── Data supplied

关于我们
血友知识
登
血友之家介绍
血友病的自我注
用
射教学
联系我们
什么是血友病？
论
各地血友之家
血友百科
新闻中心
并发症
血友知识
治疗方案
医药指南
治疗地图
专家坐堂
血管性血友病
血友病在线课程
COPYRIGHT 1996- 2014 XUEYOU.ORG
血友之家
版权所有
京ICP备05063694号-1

────

_Task instructions_
Using the data above, restate every record word for word.

_Solution for this problem_
关于我们
血友知识
登
血友之家介绍
血友病的自我注
用
射教学
联系我们
什么是血友病？
论
各地血友之家
血友百科
新闻中心
并发症
血友知识
治疗方案
医药指南
治疗地图
专家坐堂
血管性血友病
血友病在线课程
COPYRIGHT 1996- 2014 XUEYOU.ORG
血友之家
版权所有
京ICP备05063694号-1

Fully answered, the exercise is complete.